If you look at people who produce excellent results and lead their field, if you pay attention and look closely, you will notice that they do the hard things that others seek to avoid. If you look a bit longer and quite a bit deeper, you may catch a glimpse of why they choose to do hard things. What you will notice is that doing hard things prevents them from suffering the adverse outcomes most others experience. There is no requirement that you must learn everything by making every mistake yourself. You can avoid many of them and accelerate your results by recognizing the high value of learning from other people’s mistakes. By choosing to learn from others' mistakes, you avoid the unaccomplishable task of mastering everything through personal experience alone.
Prospecting Mistakes
You want to make prospecting for new business easy. To accomplish this unaccomplishable feat, you decide it is better to send emails than to pick up the telephone and call your prospective clients. By doing so, you believe you are making it easier for you to contact more prospects faster, and without having to speak to your potential clients, some of whom will reject your request for a meeting. Many have tried to supplant the phone with a medium that provides an easy and frictionless way to say no by simply pressing delete. The mistake here has been made, and you are not required to repeat it. You can avoid wasting your time and move towards your goal by doing what is necessary, not what is easy.
You want a meeting so you can share with your dream client what makes your company and your product or service so much better than what they are using now. You want to tell them all about your experience working for this exceptional company, and about all the big companies you are already serving. Mostly, you want to ask them about the problems they’re having with their existing partner. The value proposition that you offer isn’t likely to cause your dream client to immediately open their calendar to find space for such a unique and compelling conversation. This mistake has been made long enough and with such high frequency that solutions exist, should you decide to do better. Developing a theory as to why your dream client needs to do something different in the future and providing your insights, your views, and how you are helping other people produce better results is to trade enough value to gain a meeting, even if it means you have to work harder to develop the critical sales competency necessary to win business.
Process Mistakes
Treating a complex sale as if it is a transactional sales is to make an enormous and unnecessary mistake. First, because you act like a commodity, you ensure that your dream client treats you like one. As much as you want to blame that outcome on your prospective client, it may be your sales approach. When you have an hour-long discovery meeting followed by an emailed proposal and pricing, you are guilty of the new one-call close, a strategy that doesn’t perform well in a complex sale—and is often equally detrimental in some transactional sales. Every salesperson wants to win deals faster (or should), but the best performers invest the time necessary to win, discovering they waste efforts and opportunities by trying to cheat the process.

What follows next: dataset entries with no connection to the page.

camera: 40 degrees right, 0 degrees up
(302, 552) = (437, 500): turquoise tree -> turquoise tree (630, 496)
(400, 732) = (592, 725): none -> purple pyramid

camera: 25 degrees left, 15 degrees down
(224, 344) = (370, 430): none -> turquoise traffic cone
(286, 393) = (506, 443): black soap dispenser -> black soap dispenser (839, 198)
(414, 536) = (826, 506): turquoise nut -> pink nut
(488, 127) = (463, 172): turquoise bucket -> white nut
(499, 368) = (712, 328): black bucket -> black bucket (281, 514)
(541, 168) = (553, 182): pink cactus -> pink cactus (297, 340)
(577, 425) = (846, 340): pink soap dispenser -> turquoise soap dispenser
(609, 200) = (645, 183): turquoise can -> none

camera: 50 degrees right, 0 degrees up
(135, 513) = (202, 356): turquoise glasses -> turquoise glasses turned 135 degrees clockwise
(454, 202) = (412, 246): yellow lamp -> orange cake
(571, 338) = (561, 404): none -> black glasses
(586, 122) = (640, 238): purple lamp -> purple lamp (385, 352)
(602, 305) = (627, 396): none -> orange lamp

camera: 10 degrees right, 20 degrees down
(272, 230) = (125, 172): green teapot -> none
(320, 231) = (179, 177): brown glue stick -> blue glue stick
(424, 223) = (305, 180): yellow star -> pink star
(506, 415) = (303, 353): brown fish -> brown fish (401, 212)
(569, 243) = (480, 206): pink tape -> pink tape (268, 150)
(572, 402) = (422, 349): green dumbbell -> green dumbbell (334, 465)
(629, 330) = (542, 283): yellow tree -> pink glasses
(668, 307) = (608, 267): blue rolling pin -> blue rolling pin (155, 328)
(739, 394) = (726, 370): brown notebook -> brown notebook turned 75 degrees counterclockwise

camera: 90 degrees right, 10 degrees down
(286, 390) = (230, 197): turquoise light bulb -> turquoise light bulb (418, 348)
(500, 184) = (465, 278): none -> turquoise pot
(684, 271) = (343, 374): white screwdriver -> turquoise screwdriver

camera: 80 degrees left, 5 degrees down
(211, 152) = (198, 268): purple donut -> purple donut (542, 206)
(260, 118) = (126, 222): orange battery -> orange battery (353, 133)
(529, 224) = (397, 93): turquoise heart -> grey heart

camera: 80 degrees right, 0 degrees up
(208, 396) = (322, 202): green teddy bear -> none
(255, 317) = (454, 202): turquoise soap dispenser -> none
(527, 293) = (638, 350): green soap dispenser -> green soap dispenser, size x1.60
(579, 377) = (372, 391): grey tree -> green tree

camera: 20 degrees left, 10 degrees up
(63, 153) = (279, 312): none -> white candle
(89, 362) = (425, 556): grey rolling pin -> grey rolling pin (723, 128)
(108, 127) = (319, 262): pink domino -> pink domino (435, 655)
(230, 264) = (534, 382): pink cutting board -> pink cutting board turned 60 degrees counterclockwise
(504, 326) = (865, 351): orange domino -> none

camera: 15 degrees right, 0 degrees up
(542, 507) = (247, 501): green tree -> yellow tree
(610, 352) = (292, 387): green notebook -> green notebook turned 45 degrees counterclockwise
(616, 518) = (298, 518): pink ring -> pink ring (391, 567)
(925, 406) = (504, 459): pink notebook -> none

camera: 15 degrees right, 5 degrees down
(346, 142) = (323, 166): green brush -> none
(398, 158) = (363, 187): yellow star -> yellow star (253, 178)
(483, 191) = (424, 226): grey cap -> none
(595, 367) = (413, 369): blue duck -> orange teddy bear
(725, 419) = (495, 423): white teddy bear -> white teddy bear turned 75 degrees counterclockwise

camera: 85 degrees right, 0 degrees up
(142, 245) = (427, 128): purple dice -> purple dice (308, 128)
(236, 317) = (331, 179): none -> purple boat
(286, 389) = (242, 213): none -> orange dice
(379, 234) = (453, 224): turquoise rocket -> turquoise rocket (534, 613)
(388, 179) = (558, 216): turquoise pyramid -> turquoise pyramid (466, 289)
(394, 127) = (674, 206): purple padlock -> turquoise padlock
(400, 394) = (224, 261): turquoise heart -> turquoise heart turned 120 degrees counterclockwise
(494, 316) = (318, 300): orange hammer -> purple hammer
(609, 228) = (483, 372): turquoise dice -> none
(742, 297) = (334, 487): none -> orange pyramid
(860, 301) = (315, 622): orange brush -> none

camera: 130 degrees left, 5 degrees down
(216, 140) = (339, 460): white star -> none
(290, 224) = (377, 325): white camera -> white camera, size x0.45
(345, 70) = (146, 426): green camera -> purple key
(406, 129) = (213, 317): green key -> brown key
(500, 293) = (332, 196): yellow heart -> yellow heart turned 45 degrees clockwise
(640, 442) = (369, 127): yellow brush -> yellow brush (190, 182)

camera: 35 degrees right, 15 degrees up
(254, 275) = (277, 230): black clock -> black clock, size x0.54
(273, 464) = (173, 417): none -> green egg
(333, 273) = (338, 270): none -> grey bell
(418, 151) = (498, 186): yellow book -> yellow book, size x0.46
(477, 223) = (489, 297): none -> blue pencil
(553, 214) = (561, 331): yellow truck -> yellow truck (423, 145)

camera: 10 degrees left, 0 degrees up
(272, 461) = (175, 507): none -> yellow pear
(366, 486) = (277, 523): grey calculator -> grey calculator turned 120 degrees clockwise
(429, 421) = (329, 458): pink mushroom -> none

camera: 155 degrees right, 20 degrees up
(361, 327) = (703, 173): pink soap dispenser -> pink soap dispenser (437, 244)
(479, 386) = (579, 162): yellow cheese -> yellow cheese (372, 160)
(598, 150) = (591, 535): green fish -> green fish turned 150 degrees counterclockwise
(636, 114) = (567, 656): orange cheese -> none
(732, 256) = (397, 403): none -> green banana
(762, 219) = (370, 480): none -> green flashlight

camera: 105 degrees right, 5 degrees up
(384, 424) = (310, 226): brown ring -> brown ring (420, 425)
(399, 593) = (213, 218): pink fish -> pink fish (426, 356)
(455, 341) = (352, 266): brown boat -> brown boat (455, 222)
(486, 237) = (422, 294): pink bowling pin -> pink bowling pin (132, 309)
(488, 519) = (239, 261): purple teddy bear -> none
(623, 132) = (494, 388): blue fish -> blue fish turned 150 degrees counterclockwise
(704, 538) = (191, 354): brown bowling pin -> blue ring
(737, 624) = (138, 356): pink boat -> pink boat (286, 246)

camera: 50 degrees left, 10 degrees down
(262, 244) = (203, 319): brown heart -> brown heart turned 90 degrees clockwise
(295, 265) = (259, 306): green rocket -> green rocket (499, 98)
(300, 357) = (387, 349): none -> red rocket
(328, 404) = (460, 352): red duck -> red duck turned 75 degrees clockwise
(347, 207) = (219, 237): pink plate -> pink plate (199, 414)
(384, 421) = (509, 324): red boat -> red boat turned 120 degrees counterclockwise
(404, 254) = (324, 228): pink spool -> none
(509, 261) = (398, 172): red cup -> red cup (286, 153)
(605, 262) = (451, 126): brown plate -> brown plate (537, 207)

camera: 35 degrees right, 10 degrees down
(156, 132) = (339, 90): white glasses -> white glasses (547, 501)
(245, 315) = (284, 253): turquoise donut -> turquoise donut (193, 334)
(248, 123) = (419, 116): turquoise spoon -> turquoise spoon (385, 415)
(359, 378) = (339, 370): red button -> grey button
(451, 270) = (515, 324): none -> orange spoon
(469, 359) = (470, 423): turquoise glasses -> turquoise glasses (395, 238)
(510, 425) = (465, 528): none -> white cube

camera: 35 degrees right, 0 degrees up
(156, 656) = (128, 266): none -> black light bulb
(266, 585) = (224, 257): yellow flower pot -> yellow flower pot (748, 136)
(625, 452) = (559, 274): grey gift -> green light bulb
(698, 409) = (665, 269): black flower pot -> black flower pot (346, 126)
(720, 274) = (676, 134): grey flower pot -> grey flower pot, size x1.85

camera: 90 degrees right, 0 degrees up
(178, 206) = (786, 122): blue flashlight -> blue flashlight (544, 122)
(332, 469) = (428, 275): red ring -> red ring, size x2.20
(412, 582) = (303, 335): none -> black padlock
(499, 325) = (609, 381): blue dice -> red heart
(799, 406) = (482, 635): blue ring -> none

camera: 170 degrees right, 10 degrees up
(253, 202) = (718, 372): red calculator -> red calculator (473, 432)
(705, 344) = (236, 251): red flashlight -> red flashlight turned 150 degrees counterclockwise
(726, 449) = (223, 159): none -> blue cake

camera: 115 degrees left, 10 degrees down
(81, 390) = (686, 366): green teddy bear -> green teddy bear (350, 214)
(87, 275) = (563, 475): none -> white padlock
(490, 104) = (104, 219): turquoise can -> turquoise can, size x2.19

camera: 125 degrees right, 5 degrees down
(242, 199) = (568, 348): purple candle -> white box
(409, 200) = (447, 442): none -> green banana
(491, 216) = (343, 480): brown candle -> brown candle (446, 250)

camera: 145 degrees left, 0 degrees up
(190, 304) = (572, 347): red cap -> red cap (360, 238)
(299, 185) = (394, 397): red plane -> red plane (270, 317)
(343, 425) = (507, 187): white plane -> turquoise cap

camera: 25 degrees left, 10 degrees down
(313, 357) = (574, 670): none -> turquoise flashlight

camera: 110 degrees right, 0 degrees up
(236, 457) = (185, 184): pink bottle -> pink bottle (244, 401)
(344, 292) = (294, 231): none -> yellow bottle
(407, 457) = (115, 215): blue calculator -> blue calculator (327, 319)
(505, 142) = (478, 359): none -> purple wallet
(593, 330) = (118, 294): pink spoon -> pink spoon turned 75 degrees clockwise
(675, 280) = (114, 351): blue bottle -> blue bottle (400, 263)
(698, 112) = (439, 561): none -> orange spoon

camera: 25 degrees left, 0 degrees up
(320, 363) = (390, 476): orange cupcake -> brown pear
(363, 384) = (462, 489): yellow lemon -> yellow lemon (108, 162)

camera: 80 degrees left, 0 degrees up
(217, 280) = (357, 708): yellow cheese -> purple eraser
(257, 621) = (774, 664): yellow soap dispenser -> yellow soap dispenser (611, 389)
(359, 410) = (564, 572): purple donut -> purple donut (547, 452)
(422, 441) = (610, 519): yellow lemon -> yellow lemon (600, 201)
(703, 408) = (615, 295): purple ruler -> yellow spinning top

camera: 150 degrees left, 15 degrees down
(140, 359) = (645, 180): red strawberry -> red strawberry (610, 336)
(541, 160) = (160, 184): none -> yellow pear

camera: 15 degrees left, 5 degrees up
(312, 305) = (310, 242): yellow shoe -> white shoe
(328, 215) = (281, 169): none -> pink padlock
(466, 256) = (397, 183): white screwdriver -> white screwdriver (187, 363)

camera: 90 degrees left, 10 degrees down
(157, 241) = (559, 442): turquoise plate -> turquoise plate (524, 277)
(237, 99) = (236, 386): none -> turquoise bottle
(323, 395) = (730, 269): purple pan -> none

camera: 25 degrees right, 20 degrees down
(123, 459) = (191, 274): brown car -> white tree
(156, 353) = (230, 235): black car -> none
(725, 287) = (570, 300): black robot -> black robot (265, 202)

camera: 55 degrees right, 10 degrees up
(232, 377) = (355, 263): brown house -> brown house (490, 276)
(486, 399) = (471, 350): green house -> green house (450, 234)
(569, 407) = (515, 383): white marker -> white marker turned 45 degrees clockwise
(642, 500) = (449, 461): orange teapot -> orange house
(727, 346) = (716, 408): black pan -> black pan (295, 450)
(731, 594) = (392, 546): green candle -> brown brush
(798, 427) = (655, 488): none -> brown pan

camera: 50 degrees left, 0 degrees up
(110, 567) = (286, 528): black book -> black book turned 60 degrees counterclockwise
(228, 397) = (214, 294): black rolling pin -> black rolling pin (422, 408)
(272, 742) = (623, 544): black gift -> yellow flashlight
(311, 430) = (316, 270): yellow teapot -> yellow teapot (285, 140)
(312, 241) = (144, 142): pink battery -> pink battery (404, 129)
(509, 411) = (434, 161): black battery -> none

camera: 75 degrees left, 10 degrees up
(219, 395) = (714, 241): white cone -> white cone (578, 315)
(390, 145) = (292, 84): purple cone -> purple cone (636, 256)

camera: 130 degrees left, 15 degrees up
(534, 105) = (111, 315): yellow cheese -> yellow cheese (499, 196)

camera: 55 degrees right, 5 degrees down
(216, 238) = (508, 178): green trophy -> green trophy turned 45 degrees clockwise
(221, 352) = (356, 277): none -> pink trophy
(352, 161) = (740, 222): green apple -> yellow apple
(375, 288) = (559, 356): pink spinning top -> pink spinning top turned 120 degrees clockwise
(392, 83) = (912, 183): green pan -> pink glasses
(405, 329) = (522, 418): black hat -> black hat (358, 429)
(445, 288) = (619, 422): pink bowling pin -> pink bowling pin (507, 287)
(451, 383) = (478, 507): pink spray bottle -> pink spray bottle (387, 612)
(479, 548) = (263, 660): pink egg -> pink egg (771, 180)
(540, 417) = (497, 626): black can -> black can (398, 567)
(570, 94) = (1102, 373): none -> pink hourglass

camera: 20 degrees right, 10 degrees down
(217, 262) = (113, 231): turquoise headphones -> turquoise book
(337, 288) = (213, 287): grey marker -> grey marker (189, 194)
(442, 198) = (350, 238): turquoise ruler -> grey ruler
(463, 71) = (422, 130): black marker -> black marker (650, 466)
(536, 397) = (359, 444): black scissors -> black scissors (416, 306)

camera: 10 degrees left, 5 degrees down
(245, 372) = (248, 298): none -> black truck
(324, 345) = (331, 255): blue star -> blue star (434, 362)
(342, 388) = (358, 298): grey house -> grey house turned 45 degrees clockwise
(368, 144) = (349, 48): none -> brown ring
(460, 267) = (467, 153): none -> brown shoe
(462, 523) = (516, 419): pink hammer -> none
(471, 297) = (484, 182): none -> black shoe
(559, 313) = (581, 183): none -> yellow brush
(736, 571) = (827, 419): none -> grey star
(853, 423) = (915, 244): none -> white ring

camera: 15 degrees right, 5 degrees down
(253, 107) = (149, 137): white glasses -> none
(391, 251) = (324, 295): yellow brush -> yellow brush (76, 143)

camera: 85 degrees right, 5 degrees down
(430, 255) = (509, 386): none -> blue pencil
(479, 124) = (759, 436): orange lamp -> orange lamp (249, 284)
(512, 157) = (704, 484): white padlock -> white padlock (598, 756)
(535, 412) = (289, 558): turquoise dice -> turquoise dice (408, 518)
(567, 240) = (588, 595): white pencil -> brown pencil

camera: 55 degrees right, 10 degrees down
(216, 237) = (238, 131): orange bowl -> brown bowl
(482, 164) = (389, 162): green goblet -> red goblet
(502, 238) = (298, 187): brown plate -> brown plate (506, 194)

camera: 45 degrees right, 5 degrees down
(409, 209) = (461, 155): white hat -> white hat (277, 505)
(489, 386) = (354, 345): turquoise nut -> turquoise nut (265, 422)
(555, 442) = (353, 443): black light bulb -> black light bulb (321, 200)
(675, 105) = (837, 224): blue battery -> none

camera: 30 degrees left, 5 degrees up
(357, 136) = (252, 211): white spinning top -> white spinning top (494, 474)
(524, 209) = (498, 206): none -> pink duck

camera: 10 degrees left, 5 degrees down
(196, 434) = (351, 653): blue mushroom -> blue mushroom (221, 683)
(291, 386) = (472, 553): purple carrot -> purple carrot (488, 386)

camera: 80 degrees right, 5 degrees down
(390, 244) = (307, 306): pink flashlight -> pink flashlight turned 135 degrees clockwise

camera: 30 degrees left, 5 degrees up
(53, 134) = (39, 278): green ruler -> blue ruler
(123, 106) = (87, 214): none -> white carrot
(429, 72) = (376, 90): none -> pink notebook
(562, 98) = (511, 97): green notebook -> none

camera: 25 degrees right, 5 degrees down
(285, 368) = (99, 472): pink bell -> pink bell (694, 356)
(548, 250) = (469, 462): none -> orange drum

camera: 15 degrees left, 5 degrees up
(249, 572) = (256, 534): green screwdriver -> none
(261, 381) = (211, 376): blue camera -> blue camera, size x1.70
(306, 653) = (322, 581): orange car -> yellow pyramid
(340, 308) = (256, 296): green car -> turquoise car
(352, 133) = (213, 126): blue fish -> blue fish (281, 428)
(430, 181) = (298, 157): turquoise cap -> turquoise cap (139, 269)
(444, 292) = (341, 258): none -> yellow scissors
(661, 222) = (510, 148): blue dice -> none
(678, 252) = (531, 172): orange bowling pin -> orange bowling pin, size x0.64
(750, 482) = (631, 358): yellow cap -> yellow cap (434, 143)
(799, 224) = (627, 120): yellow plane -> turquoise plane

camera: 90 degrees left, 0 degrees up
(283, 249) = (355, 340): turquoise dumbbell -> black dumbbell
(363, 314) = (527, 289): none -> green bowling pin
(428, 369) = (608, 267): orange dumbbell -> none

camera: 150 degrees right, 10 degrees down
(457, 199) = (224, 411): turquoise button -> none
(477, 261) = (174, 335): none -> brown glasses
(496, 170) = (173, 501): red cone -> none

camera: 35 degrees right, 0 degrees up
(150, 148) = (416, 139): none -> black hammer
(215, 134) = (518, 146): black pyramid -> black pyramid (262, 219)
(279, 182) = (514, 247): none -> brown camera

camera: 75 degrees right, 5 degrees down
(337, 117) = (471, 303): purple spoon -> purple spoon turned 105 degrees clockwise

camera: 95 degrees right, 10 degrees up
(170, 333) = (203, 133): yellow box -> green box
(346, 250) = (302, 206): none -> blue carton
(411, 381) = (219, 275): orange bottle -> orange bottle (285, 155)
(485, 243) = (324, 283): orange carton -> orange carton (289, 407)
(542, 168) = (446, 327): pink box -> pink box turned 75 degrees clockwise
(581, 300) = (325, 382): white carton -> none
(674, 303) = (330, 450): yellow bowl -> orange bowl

You may want to avoid difficult conversations and tricky issues through the sales conversation, believing that engaging in them will repel your dream client. You are uncomfortable having these conversations, and more than anything, you want to avoid any conflict in the hope of creating a preference to buy from you. Maybe you don’t want to talk about what your client is going to need to do on their side if they want better results, something that may not make them happy. Maybe you don’t want to be the one to tell them they are going to have to spend more money than they are presently spending. You are afraid that when you tell them their RFP misses the mark entirely and that they would be better off shredding it and starting over, it is going to cause them to buy from someone else (and it just may, if you say it using the words in this sentence, combative diplomat).
Many a salesperson has skipped gaining the commitment they need through the sales conversation only to lose deals they should have won. Many more have recognized the elephant in the room and pretended there was no elephant, only to suffer the repercussions of not addressing their client’s real challenge. You can avoid these mistakes.
Looking for Clues
Some will stubbornly stick what they want to do even when reality provides them with the painful lesson that its laws aren’t flexible, nor does it consider one’s feelings. If you are going to improve your results, you are going to have to change the things that prevent you from producing better outcomes.
Whenever you see someone doing hard things with great care, what you are likely witnessing is an approach that has been informed by prior mistakes and errors, many unforced. Rather than making costly mistakes, the person producing exceptional results refined their approach, eliminating the errors by doing whatever is necessary to ensure their success, a strategy that may have taken years to develop.
The value in learning from the mistakes others have already made is that you can avoid those mistakes. If that were all you gained from the exercise, that would be enough, but there is more. By adopting the practice of avoiding the mistakes by doing what may be more difficult but necessary, you accelerate your speed to results, cutting time off your learning curve.